VuGen supports SAML (Security Assertion Markup Language) for Web Services. SAML is an XML standard for exchanging security-related information, called assertions, between business partners over the Internet. The assertions can include attribute statements, authentication, decision statements, and authorization decision statements.
SAML uses brokered authentication with a security token issued by STS (Security Token Service). The STS is trusted by the client and the Web Service to provide interoperable security tokens. SAML tokens are important for Web Service security because they provide cross-platform interoperability and a means of exchanging information between clients and services that do not reside within a single security domain.
You can set the SAML settings for an entire script or part of the script. For details, see How to Add SAML Security.
Note: You cannot apply SAML security and the standard Web Service (a Web Service Set Security step) security to the same step. To cancel Web Service security, insert a Web Service Cancel Security step.
VuGen provides a method for signing an unsigned SAML assertion. As input, you provide the unsigned assertion, a certificate file, and the optional password. As output, VuGen provides the signed SAML assertion. For task details, see How to Add SAML Security.

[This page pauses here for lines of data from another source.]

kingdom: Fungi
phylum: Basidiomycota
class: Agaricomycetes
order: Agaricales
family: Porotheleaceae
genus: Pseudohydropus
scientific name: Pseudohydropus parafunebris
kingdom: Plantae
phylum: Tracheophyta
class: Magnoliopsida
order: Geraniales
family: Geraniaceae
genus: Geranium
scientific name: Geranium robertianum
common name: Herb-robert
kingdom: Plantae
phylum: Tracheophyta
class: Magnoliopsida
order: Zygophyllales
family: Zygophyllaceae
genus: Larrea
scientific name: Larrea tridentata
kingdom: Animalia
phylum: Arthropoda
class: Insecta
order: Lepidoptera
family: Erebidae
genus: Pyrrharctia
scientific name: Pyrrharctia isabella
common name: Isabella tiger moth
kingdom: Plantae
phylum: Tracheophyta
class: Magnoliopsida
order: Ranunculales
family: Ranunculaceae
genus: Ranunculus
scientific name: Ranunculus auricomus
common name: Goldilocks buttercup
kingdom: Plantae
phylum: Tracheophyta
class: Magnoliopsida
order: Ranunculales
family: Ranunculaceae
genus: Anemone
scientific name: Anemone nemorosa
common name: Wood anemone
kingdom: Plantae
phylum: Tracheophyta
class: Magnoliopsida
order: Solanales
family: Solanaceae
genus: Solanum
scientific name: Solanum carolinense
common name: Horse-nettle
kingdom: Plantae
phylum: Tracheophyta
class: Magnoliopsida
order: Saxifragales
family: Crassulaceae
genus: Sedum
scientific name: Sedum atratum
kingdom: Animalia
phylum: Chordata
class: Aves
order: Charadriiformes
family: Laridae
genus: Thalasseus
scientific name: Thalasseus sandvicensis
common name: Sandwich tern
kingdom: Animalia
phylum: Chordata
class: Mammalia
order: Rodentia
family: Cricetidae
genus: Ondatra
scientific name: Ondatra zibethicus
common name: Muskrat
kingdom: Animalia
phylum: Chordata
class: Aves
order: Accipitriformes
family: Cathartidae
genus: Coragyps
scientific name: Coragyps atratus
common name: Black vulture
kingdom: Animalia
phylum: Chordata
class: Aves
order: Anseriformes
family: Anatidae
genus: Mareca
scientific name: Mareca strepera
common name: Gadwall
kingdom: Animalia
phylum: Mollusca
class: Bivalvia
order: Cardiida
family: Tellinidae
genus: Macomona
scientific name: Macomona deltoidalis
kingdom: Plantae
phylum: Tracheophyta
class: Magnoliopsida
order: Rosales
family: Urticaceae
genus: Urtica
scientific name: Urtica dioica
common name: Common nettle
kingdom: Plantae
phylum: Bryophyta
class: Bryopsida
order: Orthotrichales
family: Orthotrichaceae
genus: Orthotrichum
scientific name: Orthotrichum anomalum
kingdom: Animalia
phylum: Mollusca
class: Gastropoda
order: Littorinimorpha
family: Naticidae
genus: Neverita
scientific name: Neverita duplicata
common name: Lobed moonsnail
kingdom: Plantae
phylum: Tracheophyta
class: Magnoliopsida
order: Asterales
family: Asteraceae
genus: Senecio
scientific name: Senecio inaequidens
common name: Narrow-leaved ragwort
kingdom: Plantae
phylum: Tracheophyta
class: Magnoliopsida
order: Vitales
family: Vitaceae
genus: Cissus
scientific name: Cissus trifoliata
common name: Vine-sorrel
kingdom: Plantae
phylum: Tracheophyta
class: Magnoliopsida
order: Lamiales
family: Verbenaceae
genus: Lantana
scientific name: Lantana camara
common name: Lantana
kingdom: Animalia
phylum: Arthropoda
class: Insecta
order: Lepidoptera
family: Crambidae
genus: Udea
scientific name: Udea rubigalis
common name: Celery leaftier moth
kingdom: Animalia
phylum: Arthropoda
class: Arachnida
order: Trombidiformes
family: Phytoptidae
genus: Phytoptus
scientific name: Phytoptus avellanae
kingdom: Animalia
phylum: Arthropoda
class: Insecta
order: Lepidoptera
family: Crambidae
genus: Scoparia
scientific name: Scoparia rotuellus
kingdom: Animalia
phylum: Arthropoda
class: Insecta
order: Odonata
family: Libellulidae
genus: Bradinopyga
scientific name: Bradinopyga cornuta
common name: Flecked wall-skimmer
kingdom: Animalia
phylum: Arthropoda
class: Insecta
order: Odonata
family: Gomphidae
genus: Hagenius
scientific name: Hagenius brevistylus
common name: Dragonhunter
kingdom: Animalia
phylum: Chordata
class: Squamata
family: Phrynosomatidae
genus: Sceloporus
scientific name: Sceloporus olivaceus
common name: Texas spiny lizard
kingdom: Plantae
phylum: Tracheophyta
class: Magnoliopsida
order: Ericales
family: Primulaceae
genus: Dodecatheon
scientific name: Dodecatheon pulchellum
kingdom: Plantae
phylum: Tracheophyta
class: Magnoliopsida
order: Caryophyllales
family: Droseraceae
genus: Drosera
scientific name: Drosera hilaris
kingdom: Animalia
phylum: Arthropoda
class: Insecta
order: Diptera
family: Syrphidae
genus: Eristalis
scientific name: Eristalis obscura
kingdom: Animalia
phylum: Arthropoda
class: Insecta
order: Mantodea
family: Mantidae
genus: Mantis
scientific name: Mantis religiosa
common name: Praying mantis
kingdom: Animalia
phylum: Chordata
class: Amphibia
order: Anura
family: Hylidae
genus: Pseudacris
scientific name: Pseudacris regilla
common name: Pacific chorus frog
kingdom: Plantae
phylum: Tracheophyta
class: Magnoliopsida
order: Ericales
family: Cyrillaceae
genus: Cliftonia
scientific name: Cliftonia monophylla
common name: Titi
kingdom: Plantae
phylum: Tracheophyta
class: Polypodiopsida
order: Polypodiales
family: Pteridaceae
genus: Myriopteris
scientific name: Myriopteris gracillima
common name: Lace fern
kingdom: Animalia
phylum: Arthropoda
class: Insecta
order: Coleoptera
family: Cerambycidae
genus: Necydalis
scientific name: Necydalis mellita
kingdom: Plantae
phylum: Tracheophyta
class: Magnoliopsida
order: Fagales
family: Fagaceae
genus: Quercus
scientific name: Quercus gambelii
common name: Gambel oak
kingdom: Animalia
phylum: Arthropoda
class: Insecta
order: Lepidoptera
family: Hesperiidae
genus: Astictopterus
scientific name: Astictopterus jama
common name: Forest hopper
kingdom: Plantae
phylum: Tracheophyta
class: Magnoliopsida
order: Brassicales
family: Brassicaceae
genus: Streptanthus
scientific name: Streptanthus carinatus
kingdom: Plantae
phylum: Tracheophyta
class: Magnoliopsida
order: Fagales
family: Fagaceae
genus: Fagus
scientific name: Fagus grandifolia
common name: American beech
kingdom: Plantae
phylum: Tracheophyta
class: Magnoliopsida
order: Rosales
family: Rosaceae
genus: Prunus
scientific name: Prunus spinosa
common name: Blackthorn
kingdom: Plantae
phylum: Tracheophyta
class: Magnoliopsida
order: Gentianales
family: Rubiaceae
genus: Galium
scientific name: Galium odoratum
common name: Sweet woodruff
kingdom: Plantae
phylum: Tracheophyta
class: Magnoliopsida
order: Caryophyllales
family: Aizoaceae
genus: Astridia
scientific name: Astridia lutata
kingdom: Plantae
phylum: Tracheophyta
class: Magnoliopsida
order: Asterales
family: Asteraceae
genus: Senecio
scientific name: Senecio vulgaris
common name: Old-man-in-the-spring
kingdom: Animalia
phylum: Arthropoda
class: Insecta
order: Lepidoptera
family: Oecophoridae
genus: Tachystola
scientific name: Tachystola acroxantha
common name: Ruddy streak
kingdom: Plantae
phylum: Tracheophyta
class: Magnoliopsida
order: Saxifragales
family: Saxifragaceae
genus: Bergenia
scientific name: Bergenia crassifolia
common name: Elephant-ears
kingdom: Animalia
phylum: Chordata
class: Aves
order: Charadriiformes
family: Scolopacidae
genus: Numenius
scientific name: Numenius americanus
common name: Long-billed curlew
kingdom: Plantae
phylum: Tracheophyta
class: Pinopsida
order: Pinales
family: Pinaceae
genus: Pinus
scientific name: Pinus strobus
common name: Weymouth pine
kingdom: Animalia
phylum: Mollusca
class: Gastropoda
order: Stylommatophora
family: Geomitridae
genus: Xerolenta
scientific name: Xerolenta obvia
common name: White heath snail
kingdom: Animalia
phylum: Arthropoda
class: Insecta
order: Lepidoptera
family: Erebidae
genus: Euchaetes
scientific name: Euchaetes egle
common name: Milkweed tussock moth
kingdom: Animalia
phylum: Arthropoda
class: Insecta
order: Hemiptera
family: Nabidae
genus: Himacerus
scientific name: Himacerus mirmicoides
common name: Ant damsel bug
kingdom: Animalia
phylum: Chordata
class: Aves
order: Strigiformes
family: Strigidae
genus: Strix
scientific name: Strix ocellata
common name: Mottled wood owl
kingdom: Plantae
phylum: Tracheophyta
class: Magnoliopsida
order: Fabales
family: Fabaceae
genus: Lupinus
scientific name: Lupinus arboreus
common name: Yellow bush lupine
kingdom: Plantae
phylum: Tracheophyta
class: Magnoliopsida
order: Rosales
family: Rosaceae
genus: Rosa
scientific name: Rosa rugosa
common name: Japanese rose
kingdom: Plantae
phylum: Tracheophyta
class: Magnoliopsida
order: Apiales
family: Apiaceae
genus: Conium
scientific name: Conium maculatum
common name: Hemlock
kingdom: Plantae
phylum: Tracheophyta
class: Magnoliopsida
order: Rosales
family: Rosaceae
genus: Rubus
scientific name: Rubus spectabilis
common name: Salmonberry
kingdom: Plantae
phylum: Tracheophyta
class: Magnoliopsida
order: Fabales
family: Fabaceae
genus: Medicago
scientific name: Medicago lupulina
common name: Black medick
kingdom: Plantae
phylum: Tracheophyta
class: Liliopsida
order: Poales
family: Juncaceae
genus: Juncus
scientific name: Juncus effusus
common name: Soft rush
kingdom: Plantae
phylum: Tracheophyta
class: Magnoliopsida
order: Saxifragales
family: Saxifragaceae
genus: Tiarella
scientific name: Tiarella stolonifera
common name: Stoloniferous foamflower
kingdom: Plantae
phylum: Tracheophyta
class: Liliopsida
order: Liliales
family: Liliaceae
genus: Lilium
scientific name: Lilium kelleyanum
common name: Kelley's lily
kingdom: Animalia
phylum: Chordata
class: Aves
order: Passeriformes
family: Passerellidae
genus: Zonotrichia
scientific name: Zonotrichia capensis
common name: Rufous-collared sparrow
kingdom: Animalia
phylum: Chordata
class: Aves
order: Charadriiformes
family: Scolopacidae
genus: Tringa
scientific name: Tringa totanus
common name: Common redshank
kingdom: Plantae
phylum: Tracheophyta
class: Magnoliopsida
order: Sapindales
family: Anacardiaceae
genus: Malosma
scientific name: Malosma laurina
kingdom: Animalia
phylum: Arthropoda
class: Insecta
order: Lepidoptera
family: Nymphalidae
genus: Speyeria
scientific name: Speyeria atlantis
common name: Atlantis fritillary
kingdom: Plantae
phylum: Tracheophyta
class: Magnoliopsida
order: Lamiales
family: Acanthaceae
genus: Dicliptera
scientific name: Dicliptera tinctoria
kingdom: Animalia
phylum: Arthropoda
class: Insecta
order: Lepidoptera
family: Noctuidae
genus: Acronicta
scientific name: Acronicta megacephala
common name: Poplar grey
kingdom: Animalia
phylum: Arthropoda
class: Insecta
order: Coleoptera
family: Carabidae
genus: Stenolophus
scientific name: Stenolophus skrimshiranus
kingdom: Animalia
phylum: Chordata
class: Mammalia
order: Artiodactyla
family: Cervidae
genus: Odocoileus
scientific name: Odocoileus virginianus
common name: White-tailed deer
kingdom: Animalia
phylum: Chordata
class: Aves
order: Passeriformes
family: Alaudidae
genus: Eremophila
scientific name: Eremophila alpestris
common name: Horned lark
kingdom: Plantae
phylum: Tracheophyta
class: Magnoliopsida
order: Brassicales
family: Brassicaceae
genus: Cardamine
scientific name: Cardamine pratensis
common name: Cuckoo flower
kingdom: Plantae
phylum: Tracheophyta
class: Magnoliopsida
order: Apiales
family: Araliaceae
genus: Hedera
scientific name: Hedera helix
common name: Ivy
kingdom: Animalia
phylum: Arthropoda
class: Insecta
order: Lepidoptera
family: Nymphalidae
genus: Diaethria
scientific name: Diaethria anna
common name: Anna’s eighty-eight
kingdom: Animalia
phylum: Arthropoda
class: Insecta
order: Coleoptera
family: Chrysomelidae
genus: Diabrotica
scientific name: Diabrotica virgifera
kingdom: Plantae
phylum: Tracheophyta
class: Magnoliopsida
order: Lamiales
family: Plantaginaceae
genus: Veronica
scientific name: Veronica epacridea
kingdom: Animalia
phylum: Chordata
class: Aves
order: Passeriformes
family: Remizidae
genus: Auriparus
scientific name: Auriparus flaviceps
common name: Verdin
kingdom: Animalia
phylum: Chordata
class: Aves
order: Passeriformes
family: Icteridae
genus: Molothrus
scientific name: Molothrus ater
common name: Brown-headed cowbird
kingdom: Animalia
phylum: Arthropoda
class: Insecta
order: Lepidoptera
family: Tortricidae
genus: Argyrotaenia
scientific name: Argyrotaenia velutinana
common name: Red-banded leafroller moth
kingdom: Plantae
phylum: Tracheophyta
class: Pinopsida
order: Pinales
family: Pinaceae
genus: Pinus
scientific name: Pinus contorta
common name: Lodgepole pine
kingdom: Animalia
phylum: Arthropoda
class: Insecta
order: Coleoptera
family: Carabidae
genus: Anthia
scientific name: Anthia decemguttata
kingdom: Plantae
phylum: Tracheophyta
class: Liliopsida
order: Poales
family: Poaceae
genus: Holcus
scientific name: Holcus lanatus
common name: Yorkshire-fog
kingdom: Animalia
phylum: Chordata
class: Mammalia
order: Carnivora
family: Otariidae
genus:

SAML policy files follow the WSE 3.0 standard and define the attribute values for the SAML security. By default, VuGen uses the samlPolicy.config file located in the installation's dat folder.
When entering SAML security information, you can enter it manually in the properties dialog box, or you can refer to a policy file containing all of the security information. You can create your own policy file based on samlPolicy.config.
You can modify the policy file to include values for the security parameters, such as username and certificate information. When adding a SAML security step to your script, if you explicitly specify values for the security arguments, they override the values in the policy file.
If you make changes to the default policy file, we recommend that you copy the new policy file to your script's folder. Make sure to save custom policy files with a .config extension to insure that they remain with the script, even when running it on other machines or calling it from the LoadRunner Controller.
To learn more about the SAML policy files, see the SAML STS example on the MSDN Web site. If you want to emulate SAML Federation behavior, copy the samlFederationPolicy.config file from the data folder to your script's folder, and specify it as the policy file.